Activity
Leave out every picture, and restate word for word only the lines from the one containing "Table 2. Table of experimental" through the end of the material.

Collected data
◆ ◆ ◆

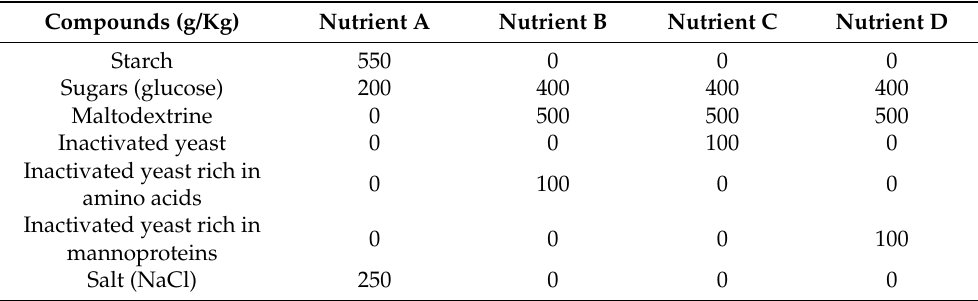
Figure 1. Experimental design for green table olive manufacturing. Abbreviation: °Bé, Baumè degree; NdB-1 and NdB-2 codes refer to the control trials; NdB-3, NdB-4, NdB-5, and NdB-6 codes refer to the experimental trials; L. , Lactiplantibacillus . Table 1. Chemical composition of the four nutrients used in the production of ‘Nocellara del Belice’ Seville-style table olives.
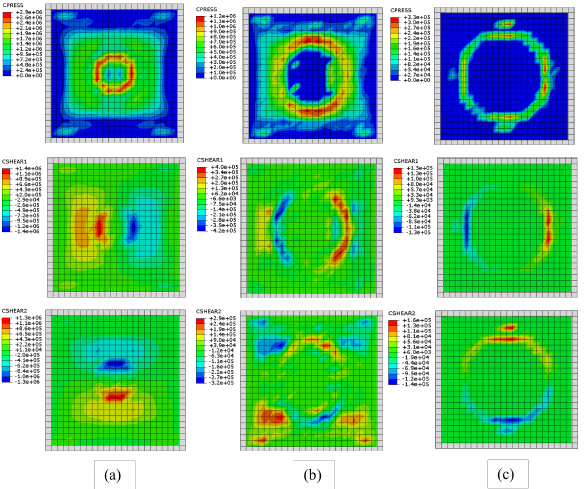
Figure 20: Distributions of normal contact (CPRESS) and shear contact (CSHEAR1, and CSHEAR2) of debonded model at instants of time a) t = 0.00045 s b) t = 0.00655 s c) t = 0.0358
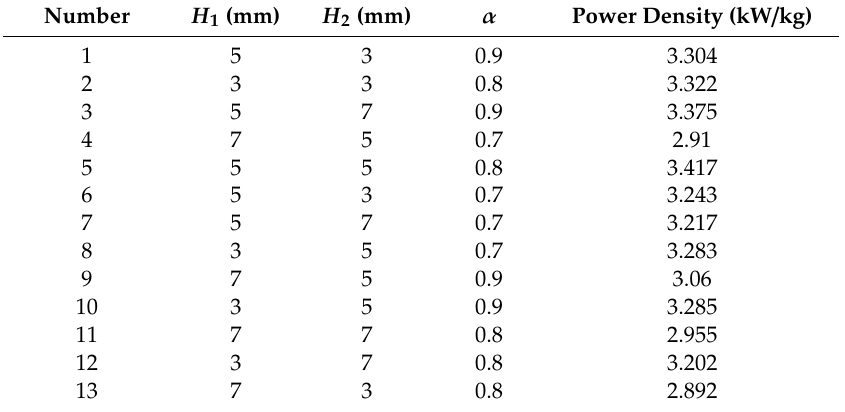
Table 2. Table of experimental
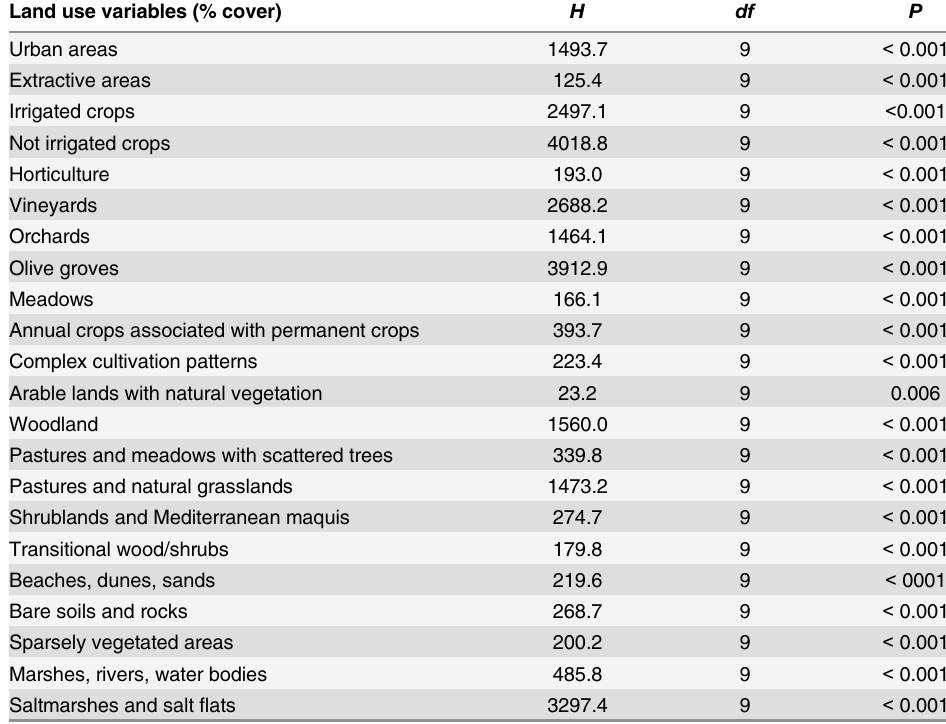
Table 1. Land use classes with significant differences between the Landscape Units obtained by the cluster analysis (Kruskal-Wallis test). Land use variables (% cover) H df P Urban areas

◆ ◆ ◆

Response area
Table 2. Table of experimental
Table 1. Land use classes with significant differences between the Landscape Units obtained by the cluster analysis (Kruskal-Wallis test). Land use variables (% cover) H df P Urban areas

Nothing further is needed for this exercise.